An Omaha, Nebraska, Wendy's franchise owner is joining the list of restaurants vowing to cut worker hours rather than have them qualify for employer-provided health coverage under Obamacare. That's endangering the livelihoods of around 100 workers who are having their hours cut (managers, of course, are remaining full-time):
The company has announced that all non-management positions will have their hours reduced to 28 a week. Gary Burdette, Vice President of Operations for the local franchise, says the cuts are coming because the new Affordable Health Care Act requires employers to offer health insurance to employees working 32-38 hours a week. Under the current law they are not considered full time and that as a small business owner, he can't afford to stay in operation and pay for everyone's health insurance.

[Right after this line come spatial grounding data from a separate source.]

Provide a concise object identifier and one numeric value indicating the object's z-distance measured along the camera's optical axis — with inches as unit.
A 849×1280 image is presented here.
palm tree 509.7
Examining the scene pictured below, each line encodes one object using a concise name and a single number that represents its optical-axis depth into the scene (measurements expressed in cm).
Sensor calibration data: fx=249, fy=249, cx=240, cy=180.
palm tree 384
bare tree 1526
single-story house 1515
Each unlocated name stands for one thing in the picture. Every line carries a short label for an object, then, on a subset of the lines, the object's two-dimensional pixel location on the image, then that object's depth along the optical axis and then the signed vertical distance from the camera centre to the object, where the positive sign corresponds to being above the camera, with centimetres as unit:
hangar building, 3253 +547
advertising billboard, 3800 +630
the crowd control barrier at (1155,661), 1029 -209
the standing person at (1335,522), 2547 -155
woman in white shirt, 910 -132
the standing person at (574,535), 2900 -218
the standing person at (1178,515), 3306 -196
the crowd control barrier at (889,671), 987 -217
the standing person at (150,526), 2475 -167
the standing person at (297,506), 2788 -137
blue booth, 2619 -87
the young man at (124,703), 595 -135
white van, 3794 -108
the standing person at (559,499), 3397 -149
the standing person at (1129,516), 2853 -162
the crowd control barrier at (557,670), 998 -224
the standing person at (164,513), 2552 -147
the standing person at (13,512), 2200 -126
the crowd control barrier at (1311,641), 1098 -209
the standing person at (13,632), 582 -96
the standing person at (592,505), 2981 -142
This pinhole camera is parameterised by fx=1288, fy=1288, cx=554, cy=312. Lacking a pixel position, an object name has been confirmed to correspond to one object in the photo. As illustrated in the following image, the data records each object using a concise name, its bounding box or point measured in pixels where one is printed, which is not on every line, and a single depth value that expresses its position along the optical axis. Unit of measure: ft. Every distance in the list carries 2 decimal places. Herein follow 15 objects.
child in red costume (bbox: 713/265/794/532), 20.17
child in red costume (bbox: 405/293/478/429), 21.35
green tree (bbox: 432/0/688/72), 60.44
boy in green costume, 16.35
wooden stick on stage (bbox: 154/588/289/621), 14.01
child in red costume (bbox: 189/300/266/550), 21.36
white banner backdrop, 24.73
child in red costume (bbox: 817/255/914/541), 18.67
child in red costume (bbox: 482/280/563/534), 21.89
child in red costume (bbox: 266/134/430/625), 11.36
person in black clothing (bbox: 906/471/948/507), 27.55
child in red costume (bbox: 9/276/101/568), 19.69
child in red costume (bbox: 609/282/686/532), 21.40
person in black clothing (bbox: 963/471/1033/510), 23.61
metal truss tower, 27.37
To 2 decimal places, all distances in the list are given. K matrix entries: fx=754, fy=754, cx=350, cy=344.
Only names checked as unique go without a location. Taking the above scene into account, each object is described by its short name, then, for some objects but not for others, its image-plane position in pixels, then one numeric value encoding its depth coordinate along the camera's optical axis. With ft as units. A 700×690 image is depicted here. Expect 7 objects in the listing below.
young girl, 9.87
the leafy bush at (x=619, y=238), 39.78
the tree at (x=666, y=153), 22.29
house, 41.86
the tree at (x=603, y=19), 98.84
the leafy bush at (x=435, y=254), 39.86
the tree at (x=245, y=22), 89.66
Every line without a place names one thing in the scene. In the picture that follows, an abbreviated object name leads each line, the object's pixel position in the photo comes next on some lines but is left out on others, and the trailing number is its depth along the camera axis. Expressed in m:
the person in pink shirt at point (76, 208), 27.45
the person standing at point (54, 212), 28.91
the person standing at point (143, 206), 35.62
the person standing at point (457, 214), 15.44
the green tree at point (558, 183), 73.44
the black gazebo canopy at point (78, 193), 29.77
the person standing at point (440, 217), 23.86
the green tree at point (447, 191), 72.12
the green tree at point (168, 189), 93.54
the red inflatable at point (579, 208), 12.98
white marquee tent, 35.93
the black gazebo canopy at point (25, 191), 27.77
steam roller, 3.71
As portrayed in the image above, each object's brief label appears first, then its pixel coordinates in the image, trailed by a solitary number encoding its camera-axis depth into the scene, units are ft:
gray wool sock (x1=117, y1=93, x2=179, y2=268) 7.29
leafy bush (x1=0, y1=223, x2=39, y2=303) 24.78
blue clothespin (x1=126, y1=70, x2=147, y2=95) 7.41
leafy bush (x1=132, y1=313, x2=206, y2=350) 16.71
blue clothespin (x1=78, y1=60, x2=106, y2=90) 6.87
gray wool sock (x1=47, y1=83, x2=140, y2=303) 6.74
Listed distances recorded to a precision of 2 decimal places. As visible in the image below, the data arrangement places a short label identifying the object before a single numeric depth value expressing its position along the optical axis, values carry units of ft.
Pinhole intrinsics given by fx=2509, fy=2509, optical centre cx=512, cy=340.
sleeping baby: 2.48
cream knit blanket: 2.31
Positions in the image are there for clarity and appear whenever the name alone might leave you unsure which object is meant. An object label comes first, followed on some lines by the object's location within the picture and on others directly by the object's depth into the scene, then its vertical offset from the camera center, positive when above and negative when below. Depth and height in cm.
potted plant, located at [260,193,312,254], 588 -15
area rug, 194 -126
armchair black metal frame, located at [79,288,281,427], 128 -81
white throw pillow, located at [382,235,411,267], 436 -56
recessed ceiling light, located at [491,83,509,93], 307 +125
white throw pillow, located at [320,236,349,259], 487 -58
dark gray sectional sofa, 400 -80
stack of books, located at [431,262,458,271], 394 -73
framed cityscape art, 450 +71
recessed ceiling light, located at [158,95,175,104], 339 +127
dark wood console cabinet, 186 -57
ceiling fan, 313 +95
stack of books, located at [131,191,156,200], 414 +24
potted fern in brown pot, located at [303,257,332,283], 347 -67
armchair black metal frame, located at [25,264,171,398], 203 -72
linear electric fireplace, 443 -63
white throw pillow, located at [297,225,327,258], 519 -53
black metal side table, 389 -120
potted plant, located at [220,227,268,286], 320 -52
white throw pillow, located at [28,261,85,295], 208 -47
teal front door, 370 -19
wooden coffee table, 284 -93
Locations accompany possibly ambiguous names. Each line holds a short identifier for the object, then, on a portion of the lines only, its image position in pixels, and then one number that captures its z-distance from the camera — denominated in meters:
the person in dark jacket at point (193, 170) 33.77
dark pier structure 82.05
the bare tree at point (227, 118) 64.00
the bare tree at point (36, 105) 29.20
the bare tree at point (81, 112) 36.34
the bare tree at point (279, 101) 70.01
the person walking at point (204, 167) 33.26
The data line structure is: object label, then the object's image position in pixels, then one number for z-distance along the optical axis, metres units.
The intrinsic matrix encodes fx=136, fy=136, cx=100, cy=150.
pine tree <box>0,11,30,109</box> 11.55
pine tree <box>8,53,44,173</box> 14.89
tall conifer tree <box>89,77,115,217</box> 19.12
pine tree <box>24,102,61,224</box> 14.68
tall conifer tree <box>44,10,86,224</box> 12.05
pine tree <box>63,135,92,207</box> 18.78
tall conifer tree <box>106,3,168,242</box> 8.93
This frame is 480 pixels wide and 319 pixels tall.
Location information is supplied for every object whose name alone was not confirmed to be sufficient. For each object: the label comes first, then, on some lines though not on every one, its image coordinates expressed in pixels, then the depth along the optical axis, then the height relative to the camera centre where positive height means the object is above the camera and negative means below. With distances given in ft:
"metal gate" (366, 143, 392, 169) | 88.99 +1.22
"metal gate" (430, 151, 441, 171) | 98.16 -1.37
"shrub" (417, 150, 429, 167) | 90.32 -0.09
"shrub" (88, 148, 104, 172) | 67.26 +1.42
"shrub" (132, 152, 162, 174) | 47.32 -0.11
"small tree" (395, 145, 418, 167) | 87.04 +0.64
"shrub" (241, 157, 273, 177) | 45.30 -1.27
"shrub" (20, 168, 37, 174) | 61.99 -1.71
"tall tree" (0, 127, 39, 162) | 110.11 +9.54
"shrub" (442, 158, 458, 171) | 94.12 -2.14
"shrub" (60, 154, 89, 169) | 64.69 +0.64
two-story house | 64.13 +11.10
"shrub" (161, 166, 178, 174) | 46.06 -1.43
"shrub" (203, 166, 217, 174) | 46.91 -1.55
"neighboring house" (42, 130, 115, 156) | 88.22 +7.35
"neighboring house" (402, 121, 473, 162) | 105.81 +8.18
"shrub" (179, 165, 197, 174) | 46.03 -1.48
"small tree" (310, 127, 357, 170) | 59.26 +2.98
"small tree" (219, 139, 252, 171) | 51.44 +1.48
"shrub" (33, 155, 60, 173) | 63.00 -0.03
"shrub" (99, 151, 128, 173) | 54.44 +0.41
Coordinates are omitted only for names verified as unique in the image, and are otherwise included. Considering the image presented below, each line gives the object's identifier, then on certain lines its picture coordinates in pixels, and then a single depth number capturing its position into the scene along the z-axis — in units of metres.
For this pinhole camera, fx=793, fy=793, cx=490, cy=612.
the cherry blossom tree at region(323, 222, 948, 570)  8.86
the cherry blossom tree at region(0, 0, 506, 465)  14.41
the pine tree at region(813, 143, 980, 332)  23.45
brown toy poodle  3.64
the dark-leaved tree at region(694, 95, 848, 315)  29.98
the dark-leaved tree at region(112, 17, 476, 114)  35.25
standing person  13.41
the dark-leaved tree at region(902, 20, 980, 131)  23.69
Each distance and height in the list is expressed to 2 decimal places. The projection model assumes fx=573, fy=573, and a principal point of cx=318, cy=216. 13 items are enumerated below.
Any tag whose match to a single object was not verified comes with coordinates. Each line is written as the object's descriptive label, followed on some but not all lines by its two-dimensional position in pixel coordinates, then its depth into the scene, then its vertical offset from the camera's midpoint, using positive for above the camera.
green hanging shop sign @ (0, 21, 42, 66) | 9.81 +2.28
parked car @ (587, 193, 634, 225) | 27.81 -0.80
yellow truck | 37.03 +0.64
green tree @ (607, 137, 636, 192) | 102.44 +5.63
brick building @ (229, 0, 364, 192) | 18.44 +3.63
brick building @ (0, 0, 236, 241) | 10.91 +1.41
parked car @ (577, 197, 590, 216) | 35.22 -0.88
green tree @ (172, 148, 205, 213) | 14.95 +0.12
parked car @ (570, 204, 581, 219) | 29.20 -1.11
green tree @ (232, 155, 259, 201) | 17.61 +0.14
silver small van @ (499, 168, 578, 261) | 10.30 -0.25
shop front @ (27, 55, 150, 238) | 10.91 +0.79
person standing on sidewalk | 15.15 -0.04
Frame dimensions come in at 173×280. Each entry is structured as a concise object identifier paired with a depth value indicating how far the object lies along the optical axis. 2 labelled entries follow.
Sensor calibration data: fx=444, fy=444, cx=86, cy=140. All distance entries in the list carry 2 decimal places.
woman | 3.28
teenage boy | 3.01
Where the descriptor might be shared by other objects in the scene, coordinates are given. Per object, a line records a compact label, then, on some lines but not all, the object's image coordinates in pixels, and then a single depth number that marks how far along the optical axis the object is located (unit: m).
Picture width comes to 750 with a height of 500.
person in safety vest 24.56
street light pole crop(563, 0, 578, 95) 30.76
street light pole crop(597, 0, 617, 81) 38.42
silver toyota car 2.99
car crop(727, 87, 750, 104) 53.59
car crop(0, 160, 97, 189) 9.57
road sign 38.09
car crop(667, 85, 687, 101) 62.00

There are 11 Wendy's restaurants in the metro. “It has a huge effect on me and pretty much everybody that I work with,” says [hourly worker T.J.] Growbeck, who understands the reasoning and says other part-timers at other fast-food restaurants are facing the same problem. “I'm hoping that I can get some sort of promotion because then I would get my hours, but everybody is shooting for that because of the hours being cut.”
This Wendy's owner has apparently not learned the lesson of Olive Garden and Red Lobster parent company Darden Restaurants, Papa John's, or the Denny's franchise owner who made similar plans, only to have Darden's profits drop 37 percent in the wake of those threats, Papa John's suffer in a brand reputation survey, and the CEO of Denny's tell the franchise owner to quit making the chain look bad. And all of these threats to workers' livelihoods are coming over what would be tiny increases if the costs were passed directly to customers. When Papa John's CEO John Schnatter was trying to really scare people, he said his chain would pass along a 10 to 14 cent increase in the cost of a pizza—less than $22 a year if you ate Papa John's three times every single week. But when Forbes' Caleb Melby did the math on Schnatter's claims, it worked out to less than 5 cents per pizza. Mind you, all of the wailing these chain executives and franchise owners do about how they can't afford health care is suspect to begin with. But when they're not willing to contemplate even the smallest price increases rather than cutting already poorly paid workers down below 30 hours a week and risking what's now been shown to be significant public relations costs, that's a clear statement that this isn't some kind of pure, rational business decision. It's an ideological stance against anything that might benefit the low-wage workers on whom the fast food industry relies.